Locate each line in the material below that contains the string "SIMPLOT", and copy every such line in full.

Saved data entries:
◆ ◆ ◆

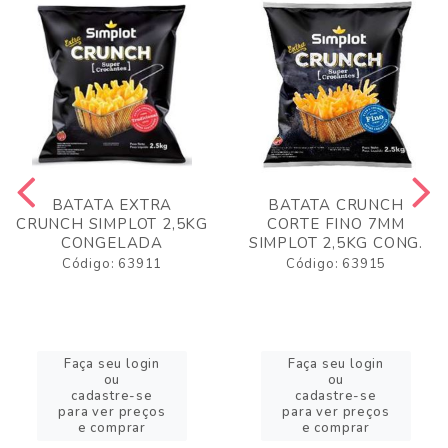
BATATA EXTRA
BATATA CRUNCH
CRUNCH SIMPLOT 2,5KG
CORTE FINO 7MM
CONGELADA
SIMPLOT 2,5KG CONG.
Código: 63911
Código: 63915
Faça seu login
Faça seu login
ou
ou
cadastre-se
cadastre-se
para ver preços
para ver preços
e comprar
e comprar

◆ ◆ ◆

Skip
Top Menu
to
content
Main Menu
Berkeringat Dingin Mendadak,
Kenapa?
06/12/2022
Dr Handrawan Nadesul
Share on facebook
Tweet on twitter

◆ ◆ ◆

■ **Response to this task**:
CRUNCH SIMPLOT 2,5KG
SIMPLOT 2,5KG CONG.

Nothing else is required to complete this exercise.